▶ _Written task A_
According to the passage on rotation representations, how many numbers does a rotation matrix need to encode the three degrees of freedom of a rotation?
▶ _Written task B_
List every human joint that the passage on rotation representations names.

Fortunately, in working with human motion, there are few joints that require the full range of
rotations. Many joints, such as the elbows and knees, can be represented with one or two degrees
of freedom. However, for the 3 degree of freedom joints such as the shoulders and hips, a
representation for a 3D rotation must be selected.
Because there cannot be a perfect representation for a 3D rotation, any method we choose is
subject to tradeoffs. For a good discussion of these tradeoffs see Sebastian Grassia’s excellent
tutorial on Exponential Maps (Grassia 99) that discusses tradeoffs among several representations
for many different tasks. Motion editing provides a different set of needs for a rotation
representation, so we briefly describe the use of some of the more common representations.
A basic representation for a rotation is a rotation matrix. Usually, we convert any
representation that we use to a matrix in order to feed it to a graphics library, so we might
consider simply storing and manipulating it. The obvious problem is that it requires 9 numbers to
encode the 3 degrees of freedom of the rotation. What is worse, is that only a special set of the
possible values (those matrices that are orthonormal) actually represent a rotation. Given a set of
9 values, it is unlikely to be a rotation. If we begin with a rotation matrix and change any one
value, we are certain to get a matrix that is not a rotation.
Some of the operations that we must perform on rotations can be performed easily with
rotation matrices. For example, rotations can be composed by multiplying matrices, and inverted
by inverting the matrices. Other important operations on rotations, such as interpolation, are very
difficult.

▶ _Data supplied_
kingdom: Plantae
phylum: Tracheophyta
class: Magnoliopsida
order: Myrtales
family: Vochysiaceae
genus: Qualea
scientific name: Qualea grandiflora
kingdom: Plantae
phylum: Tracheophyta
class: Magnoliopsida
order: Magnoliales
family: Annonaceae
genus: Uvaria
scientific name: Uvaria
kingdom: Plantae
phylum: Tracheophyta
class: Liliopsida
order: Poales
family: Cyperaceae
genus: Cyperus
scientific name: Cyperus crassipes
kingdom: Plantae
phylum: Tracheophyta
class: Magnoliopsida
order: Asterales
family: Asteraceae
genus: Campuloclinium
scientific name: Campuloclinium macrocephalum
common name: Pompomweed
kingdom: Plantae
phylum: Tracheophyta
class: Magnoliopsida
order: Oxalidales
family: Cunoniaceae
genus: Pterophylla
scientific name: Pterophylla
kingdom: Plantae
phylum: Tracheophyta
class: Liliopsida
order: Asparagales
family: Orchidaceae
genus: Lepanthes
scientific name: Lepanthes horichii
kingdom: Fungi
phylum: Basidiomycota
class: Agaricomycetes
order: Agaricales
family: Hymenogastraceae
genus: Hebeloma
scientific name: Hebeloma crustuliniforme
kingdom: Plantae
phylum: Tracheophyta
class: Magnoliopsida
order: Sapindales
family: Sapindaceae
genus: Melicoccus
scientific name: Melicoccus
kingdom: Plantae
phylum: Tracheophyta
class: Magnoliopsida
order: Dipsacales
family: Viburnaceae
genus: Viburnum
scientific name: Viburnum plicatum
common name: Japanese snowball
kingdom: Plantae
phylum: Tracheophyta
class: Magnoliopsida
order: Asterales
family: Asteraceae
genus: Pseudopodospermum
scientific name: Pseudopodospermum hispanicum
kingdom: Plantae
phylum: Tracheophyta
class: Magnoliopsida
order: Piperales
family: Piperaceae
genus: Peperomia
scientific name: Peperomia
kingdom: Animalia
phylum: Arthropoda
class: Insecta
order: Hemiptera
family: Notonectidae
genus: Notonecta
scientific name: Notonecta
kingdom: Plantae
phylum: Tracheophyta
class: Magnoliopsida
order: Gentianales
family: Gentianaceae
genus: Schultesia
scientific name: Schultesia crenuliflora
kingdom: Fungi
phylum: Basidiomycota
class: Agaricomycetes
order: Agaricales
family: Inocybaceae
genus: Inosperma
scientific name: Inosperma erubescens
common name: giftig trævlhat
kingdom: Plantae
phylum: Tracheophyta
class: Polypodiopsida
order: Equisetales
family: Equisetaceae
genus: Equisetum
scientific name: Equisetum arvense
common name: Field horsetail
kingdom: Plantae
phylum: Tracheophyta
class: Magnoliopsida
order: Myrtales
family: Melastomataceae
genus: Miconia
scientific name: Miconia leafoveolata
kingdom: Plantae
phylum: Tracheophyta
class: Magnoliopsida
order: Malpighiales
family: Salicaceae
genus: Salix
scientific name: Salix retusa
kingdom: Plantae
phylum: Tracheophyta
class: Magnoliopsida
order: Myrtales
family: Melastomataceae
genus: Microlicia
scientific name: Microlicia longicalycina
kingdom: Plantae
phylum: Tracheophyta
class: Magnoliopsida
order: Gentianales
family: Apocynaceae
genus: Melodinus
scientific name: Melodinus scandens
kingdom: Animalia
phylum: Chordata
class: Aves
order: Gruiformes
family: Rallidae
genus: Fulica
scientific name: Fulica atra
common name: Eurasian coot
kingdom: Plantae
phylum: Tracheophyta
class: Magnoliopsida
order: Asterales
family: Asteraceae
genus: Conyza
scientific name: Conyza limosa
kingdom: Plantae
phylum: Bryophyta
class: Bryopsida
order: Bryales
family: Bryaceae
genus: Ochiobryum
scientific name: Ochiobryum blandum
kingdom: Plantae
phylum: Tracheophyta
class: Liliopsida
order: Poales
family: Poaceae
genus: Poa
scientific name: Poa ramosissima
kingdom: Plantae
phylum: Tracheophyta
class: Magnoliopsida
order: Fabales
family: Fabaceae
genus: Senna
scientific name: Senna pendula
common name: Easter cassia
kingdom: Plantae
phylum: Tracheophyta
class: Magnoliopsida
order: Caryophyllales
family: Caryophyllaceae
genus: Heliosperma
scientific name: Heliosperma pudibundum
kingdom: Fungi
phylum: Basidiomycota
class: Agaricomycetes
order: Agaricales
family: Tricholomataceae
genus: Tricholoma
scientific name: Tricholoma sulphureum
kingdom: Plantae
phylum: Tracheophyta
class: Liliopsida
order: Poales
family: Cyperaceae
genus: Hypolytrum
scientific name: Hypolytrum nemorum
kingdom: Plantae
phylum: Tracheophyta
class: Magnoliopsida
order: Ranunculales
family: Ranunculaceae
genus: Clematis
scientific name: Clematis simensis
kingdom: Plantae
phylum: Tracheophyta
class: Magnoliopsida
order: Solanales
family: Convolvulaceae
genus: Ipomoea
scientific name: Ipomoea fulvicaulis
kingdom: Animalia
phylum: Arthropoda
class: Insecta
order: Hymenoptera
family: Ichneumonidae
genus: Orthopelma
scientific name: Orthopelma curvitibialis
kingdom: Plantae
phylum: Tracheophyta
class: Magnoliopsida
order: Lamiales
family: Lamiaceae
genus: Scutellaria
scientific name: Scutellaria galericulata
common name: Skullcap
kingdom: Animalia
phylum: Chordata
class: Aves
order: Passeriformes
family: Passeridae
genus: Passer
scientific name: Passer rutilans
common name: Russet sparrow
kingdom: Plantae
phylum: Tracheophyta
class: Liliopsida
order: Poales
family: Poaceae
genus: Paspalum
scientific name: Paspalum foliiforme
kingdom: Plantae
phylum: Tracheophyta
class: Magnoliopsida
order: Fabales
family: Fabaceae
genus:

▶ _Written answer A_
A rotation matrix needs 9 numbers.

▶ _Written answer B_
Elbows, knees, shoulders, hips